ご本人ができるだけ自立した日常生活を送れるよう、気持ちに寄り添いながらサポートを行いましょう。
方法 |
留意点 |
放っておくのではなく見守る |
危険がないよう注意を払う |
わかりやすい言葉で話す |
理解しやすい言葉で、ゆっくりと1つずつ説明する |
誤った言動を叱らない |
その人の自尊心を守るよう言葉かけに気をつける |
スキンシップを頻繁にとる |
手を握るなど、温かい触れ合いを大切にする |
ご本人のペースに配慮する |
急かさず、ご本人のリズムに合わせる |
孤独にさせない |
こまめに声かけをする |
急に環境を変えない |
急激な変化を避け、少しずつ慣れるようにする |
(文献8を参考に表を作成)
認知症ケアを行う際のポイント
認知症ケアを行うポイントとして、ご本人の身体的・心理的特徴に応じたかかわり方をご家族の方も知っておくとよいでしょう。
ケアの場面では、認知機能低下による記憶障害や理解、判断力の低下などの症状がみられ、ご本人は加齢によって耳が遠くなったり、身体が思うように動かなかったりすることがあり、もどかしさや不安を感じている可能性があります。

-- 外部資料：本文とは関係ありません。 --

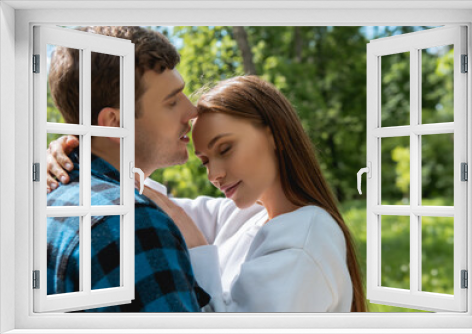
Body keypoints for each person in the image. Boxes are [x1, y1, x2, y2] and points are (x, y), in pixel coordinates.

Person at [48, 75, 367, 312]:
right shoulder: (252, 216)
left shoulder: (305, 239)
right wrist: (81, 151)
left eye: (225, 148)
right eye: (204, 161)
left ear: (274, 134)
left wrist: (199, 248)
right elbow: (153, 201)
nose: (214, 174)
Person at [45, 26, 209, 312]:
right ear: (114, 123)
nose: (192, 111)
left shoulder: (39, 202)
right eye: (172, 101)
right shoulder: (133, 223)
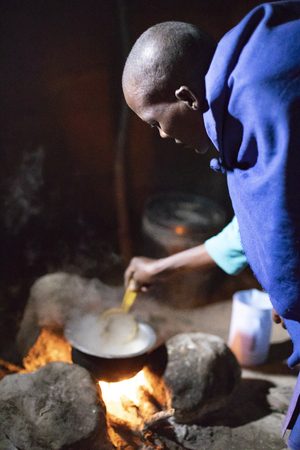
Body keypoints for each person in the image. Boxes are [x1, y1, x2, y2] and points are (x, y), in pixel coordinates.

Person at [122, 2, 300, 449]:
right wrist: (160, 268)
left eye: (155, 122)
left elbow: (279, 230)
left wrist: (289, 294)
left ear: (186, 98)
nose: (163, 135)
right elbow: (258, 224)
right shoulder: (249, 66)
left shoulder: (260, 101)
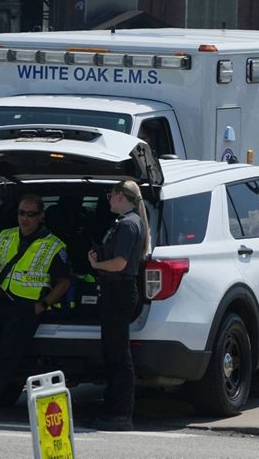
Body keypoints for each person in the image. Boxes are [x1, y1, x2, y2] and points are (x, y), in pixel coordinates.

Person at [0, 194, 71, 424]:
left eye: (31, 214)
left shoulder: (53, 246)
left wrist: (42, 305)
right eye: (22, 213)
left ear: (42, 216)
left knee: (6, 357)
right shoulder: (5, 237)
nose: (25, 218)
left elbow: (64, 282)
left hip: (26, 308)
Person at [88, 180, 149, 431]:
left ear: (122, 197)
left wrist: (96, 266)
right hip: (117, 291)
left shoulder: (127, 224)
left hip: (119, 290)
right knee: (112, 353)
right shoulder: (130, 222)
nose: (109, 199)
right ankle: (112, 410)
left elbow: (120, 264)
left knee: (118, 356)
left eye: (111, 195)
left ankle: (121, 414)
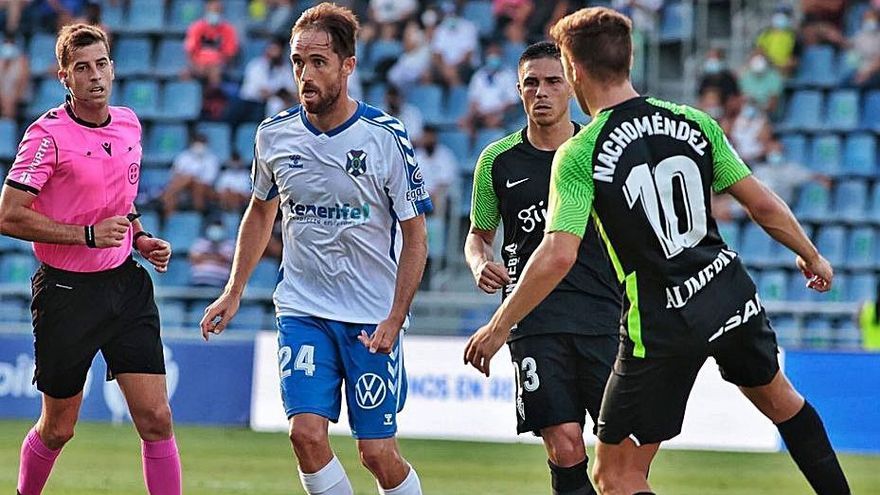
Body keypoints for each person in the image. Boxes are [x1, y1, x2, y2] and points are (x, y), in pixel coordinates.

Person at [464, 8, 851, 495]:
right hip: (729, 293)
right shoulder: (692, 122)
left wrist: (498, 326)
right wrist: (812, 256)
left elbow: (558, 253)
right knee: (784, 402)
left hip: (662, 320)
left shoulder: (581, 152)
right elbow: (761, 203)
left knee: (615, 475)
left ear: (575, 71)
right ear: (628, 61)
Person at [200, 4, 430, 495]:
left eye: (319, 62)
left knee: (376, 454)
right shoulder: (273, 135)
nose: (305, 74)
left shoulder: (386, 137)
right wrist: (234, 290)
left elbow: (415, 235)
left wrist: (395, 315)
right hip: (303, 307)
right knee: (305, 434)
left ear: (348, 66)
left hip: (371, 314)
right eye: (297, 61)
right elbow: (261, 211)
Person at [0, 24, 179, 495]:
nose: (95, 76)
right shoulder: (46, 136)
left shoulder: (129, 124)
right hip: (66, 294)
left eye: (101, 64)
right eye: (82, 68)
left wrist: (139, 237)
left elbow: (121, 201)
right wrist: (86, 235)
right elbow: (8, 215)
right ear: (65, 77)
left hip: (125, 284)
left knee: (157, 419)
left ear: (114, 68)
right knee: (58, 428)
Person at [465, 41, 621, 495]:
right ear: (518, 90)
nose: (542, 92)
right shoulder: (497, 160)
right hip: (533, 320)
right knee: (564, 444)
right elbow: (479, 234)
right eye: (531, 83)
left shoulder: (600, 152)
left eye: (553, 81)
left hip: (605, 317)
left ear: (571, 86)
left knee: (620, 455)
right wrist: (479, 262)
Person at [160, 132, 221, 216]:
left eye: (202, 143)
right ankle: (170, 218)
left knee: (191, 183)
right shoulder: (184, 156)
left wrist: (192, 178)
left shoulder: (212, 159)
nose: (199, 146)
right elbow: (175, 174)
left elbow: (209, 180)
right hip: (183, 186)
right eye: (197, 143)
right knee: (178, 188)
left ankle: (167, 194)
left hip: (204, 187)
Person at [184, 0, 239, 87]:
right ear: (207, 8)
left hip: (219, 64)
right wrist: (197, 63)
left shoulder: (228, 29)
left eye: (217, 10)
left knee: (215, 73)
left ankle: (212, 97)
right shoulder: (197, 27)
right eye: (213, 9)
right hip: (199, 64)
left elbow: (229, 53)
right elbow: (190, 49)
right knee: (185, 74)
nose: (215, 12)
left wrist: (216, 62)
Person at [189, 218, 235, 288]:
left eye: (218, 227)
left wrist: (205, 256)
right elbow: (194, 258)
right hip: (197, 283)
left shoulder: (230, 245)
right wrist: (217, 257)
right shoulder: (200, 243)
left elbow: (228, 260)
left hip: (220, 285)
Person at [0, 30, 29, 119]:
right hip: (19, 59)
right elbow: (23, 79)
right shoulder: (21, 96)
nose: (8, 110)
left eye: (4, 111)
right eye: (9, 112)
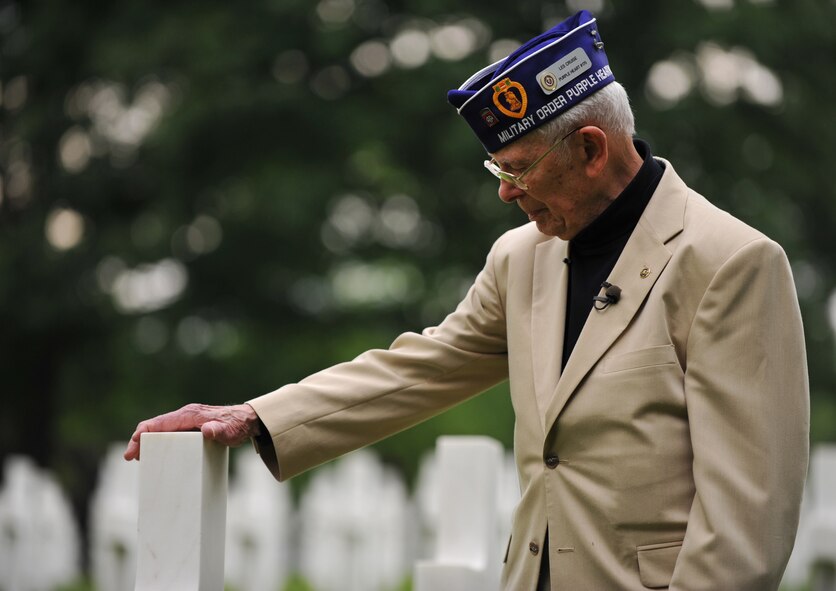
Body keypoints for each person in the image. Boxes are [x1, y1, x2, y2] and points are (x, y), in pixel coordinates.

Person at [125, 10, 809, 590]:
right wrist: (251, 416)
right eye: (496, 170)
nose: (506, 193)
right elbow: (417, 368)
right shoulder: (521, 258)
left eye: (518, 169)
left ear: (592, 149)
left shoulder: (730, 263)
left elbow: (749, 514)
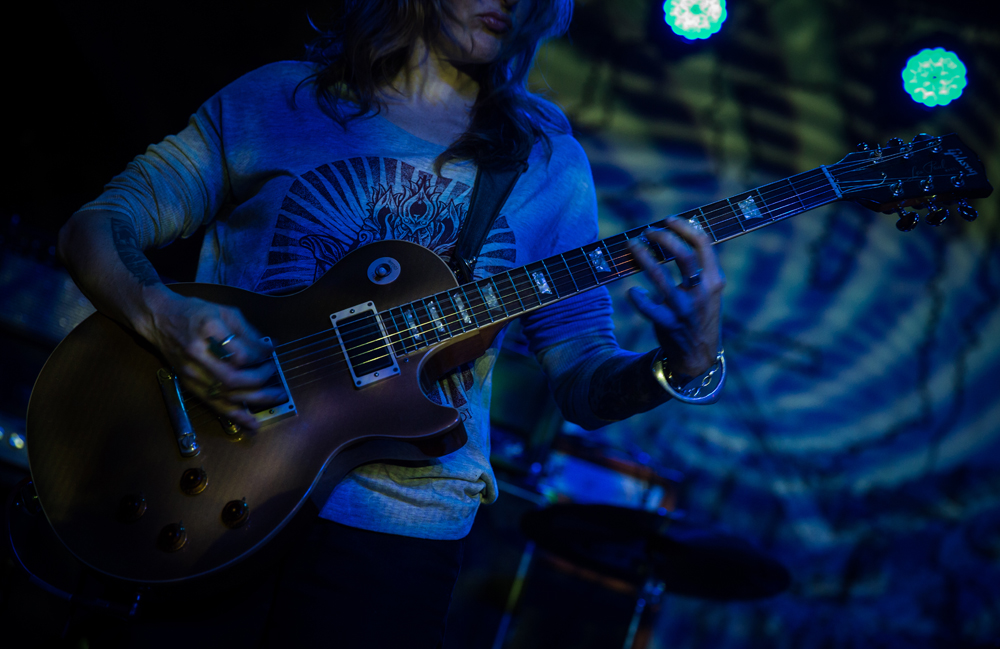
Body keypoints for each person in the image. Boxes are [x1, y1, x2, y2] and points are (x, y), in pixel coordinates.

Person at [57, 0, 724, 646]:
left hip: (395, 542)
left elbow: (581, 380)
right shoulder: (280, 99)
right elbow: (97, 225)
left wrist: (678, 366)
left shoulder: (549, 161)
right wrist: (161, 312)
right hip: (208, 487)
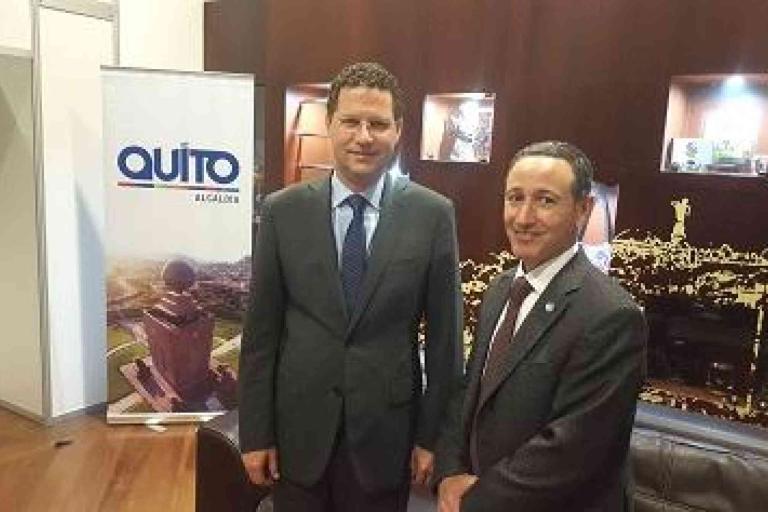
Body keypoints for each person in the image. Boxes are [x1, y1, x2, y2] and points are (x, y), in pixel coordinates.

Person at [239, 61, 463, 512]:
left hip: (387, 437)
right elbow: (261, 335)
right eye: (351, 122)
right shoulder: (283, 212)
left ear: (398, 130)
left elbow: (445, 343)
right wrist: (256, 434)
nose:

原因疾患やご本人の性格、周囲の環境などによっても症状のあらわれ方は異なりますが、ご本人がどのような状態なのか、どのように感じているのかをくみ取りながらケアを行うことが大切です。
身体的な特徴に応じたかかわり方
ご本人が認識しやすい位置に立つ、安定した姿勢を保てるよう支援する、聞き取りやすい声量で話しかけるなど、ご本人の身体的な特徴を理解し、負担を軽減しながら円滑なコミュニケーションを図りましょう8。
心理的特徴に応じたかかわり方
価値観や生活習慣を尊重する、適切な距離感を保ち目線の高さを合わせる、気持ちに寄り添い、ペースを合わせるなどご本人の心理的特徴に配慮し、尊重と共感の姿勢をもちましょう8。
認知症のご家族をケアする方が知っておきたいこと
ご家族が介護を行う場合、ご本人への対応の難しさや将来への不安、気の休まらない日々、社会活動の減少、家事の増加などが負担につながります9。
介護を行っているご家族の健康を損なうこともありますので、必要に応じて介護保険制度の利用や専門職の方に相談することを検討しましょう。
詳しくは以下の記事で解説しています。
まとめ:当事者の尊厳を守り、できることを活かしながらサポートしましょう
認知症のケアでは、ご本人の気持ちに寄り添い、残存機能を活かして自立を支援することが重要です。ユマニチュードの「見る・話す・触れる・立つ」の4つの柱を活用するなど、安心感と尊厳を保ちながら身体的・心理的特徴に配慮したコミュニケーションをとりましょう。また、負担軽減のために制度や専門職への相談も検討し、不安や悩みを1人で抱え込まないようにしてください。